Jose Vasquez Gonzales v. State

CourtCourt of Appeals of Texas
DecidedJune 23, 2005
Docket13-03-00674-CR
StatusPublished

This text of Jose Vasquez Gonzales v. State (Jose Vasquez Gonzales v. State) is published on Counsel Stack Legal Research, covering Court of Appeals of Texas primary law. Counsel Stack provides free access to over 12 million legal documents including statutes, case law, regulations, and constitutions.

Bluebook
Jose Vasquez Gonzales v. State, (Tex. Ct. App. 2005).

Opinion

                             NUMBER 13-03-674-CR

                         COURT OF APPEALS

               THIRTEENTH DISTRICT OF TEXAS

                  CORPUS CHRISTI - EDINBURG

JOSE VASQUEZ GONZALES,                                     Appellant,

                                           v.

THE STATE OF TEXAS,                                              Appellee.

                  On appeal from the 377th District Court

                           of Victoria County, Texas.

                     MEMORANDUM OPINION[1]

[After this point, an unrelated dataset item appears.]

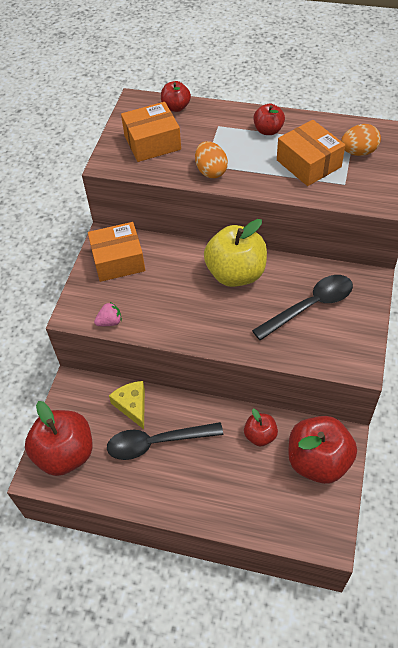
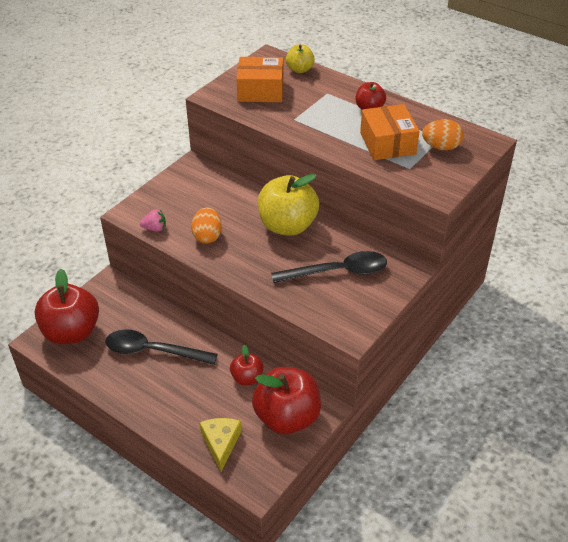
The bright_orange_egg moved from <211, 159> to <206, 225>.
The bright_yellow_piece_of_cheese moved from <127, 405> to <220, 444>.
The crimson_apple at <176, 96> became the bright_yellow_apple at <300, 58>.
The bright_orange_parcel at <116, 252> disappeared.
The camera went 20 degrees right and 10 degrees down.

                Before Justices Rodriguez, Castillo, and Garza

                  Memorandum Opinion by Justice Castillo


A jury convicted appellant, Jose Vasquez Gonzales, of murder.[2]  The jury assessed punishment at life imprisonment in the Institutional Division of the Texas Department of Criminal Justice.  By four issues, Gonzales appeals his conviction by  (1) challenging the factual sufficiency of the evidence, (2) asserting that the trial court erred in allowing the testimony of an expert over the objection of trial counsel, (3) claiming the trial court erroneously included language in the jury charge which was not supported by the evidence, and (4) alleging his trial counsel failed to object to improper jury argument rendering his representation ineffective.  We affirm.

I.  BACKGROUND


Four members of a teenage gang gathered at a motel room on the evening of June 17, 2001, and stayed there overnight.  On June 18, 2001, at around 6:00 a.m., someone knocked on the door.  The victim, seventeen-year-old Martin Gonzales,[3] arose to open the door.  Gunfire erupted.  Martin=s friend, Jose Montoya, saw appellant Gonzales, a member of a prison gang, at the door.  Montoya identified Gonzales as the person who walked in and shot Martin.  A second unidentified shooter also shot into the room.  The second shooter never entered the room.  Montoya only saw a gun in a hand.  Pete Rendon, who was asleep on the floor of the motel room, was also injured.  Martin died as the result of a gunshot wound to his chest.  Montoya and a fourth occupant were not injured.  Gonzales and Martin were members of rival gangs.

II.  FACTUAL SUFFICIENCY

In his first issue, Gonzales argues that the evidence is factually insufficient  to support the conviction.  The State responds that the jury heard the evidence and made its decision based on factually sufficient evidence.

A.  Standard of Review


A factual‑sufficiency review begins with the presumption that the evidence supporting the jury's verdict is legally sufficient, that is, sufficient under Jackson v. Virginia, 443 U.S. 307, 319 (1979).  See Clewis v. State, 922 S.W.2d 126, 134 (Tex. Crim. App. 1996) (en banc).  In a factual sufficiency review, the appellate court views all the evidence in a neutral light and determines whether evidence supporting the verdict is too weak to support the finding of guilt beyond a reasonable doubt or if evidence contrary to the verdict is strong enough that the beyond‑a‑reasonable‑doubt  standard could not have been met.  Threadgill v. State, 146 S.W.3d 654, 664 (Tex. Crim. App. 2004) (en banc).  A clearly wrong and unjust verdict occurs where the jury's finding is "manifestly unjust," "shocks the conscience," or "clearly demonstrates bias."  Prible v. State, No. AP‑74,487, 2005 Tex. Crim. App. LEXIS 110, at *16‑*17 (Tex. Crim. App. January 26, 2005) (designated for publication).  In conducting a factual sufficiency review, we review all the evidence.  Cain v. State, 958 S.W.2d 404, 408 (Tex. Crim. App. 1997).  We must consider the most important evidence that the appellant claims undermines the jury's verdict.  Sims v. State, 99 S.W.3d 600, 603 (Tex. Crim. App. 2003).  However, we approach a factual‑sufficiency review with appropriate deference to avoid substituting our judgment for that of the fact finder.[4]  Johnson v. State, 23 S.W.3d 1, 6‑7 (Tex. Crim. App. 2000) (en banc).  Every fact need not point directly and independently to the accused's guilt.  Vanderbilt v. State, 629 S.W.2d 709, 716 (Tex. Crim. App. 1981).  A conclusion of guilt can rest on the combined and cumulative force of all the incriminating circumstances.  Id.